Bolstered by Polls, Clinton Toughens His Political Stance

Surveys show ratings up 10 points since April

AS Bill Clinton waves his veto pen in anger, all signs point to a newly emboldened chief executive suddenly eager to prove his relevance to the Republican power center on Capitol Hill.

Taking a page from the GOP playbook of years past, President Clinton's strategy appears to be a simple, defensive one: Let Republicans propose, then attempt to shape policy through criticism without always providing detailed alternatives.

It's ''probably useful'' short-term for Clinton to veto something now ''because of the public perception of him that he can be rolled,'' says George Edwards III, a political expert at Texas A&M University. ''It's a means of enforcing presidential respect.''

In the long term, though, ''it doesn't change the fact that Medicare is going to go broke by 2002 and that he's not structuring any choices or defining any issues,'' Dr. Edwards adds.

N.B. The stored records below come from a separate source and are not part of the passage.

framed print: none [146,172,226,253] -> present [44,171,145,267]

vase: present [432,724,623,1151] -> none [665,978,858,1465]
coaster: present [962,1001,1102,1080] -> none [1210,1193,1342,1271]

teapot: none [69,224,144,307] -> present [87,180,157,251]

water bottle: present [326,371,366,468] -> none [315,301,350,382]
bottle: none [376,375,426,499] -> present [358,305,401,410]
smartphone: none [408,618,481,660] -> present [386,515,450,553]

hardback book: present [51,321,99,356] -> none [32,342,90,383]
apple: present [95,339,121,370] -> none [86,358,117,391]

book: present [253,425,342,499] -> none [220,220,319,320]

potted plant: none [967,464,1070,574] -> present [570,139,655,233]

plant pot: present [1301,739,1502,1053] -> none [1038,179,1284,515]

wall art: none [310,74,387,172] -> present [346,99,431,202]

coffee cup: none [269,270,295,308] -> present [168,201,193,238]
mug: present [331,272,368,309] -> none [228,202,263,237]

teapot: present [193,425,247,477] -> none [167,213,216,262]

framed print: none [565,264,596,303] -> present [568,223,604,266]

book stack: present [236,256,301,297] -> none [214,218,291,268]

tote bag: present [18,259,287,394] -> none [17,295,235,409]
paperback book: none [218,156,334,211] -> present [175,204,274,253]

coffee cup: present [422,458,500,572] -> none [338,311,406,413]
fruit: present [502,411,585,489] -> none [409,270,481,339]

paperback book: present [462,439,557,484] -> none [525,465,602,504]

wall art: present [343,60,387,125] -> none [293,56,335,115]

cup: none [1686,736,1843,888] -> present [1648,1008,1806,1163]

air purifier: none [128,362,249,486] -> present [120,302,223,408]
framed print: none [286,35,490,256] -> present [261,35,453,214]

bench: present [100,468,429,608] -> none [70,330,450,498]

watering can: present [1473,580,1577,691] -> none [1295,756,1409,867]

Politically, Clinton has every reason to play the naysayer. ''Look at his polling numbers,'' says Stanley Collender, a budget analyst at Price Waterhouse. The president's job-approval rating is up 10 points since early April -- from 46 percent to 56 percent, according to the latest Washington Post-ABC News poll -- the highest level in more than a year.

Further, a majority disapproves of both House and Senate Republican plans for big cuts in government programs proposed in their balanced-budget resolutions.

As promised, Clinton declared he would veto the $16.4 billion spending-cuts bill that a House-Senate conference approved this week, complaining it spared ''pork'' while cutting money for education. Never mind that the so-called rescissions bill also provided money for Oklahoma and California disaster relief as well as antiterrorism measures. His administration's message: Let the GOP figure out how to get the money approved.

Clinton also appears unfazed by Republican taunts that he's AWOL -- ''absent without leadership'' -- on the budget itself, unwilling to come up with his own balanced-budget plan and content to throw darts at the Republicans'. The President has asked Democratic leaders in Congress to hold off for a few weeks before proposing their own budget alternatives (some Democratic factions did so anyway).

Clinton is also showing heightened resolve on personnel matters. He is sticking by Commerce Secretary Ron Brown, even after the announcement this week that a special prosecutor will investigate his finances. And Dr. Henry Foster, whose nomination as surgeon-general once looked dead in the water, now has a good shot at being confirmed, congressional observers say.

On the promised veto of the rescissions bill, which cancels money that's been appropriated but not spent, Clinton is clearly showing he's feeling in charge, says Mr. Collender, a former congressional budget aide. ''If the [recisions] bill had come up 1 1/2 months ago, he would have signed it,'' he says, pointing out that a president can always come up with a reason to sign -- or not sign -- a catch-all bill like this.

The differences between Clinton and Congress on the bill are minor in dollar terms. Out of the $16.4 billion package, Clinton objects to only $1.4 billion worth. He would propose $1.5 billion in cuts in different programs than the GOP -- including spending for courthouses, highway demonstration projects, and government travel.

Despite the small monetary differences, Clinton's first imminent veto -- after an extraordinary 2 1/2-year stretch without one -- takes on added significance.

And as the prospect looms, Republicans can only fret about what to do. They know it will be very tough to gain the two-thirds majority needed in both houses to override a presidential veto. House Republican leaders also face a contingent of hard-line freshmen who say they are not willing to move toward the Senate position on budget cuts, which Clinton had said he would support.

Republicans complain that the president waited until the House-Senate conference on recisions had finished before stating explicitly what he wanted. In a letter to Clinton, House Appropriations Committee chairman Bob Livingston (R) of Louisiana, wrote:

''For the past several months, my committee has begged you to come forward with proposed cuts. You remained silent until after the conference has closed.''

As the House prepared to vote on the rescissions bill late this week, House leaders said they had no plans to reopen the conference to change the bill. Thus the showdown was set.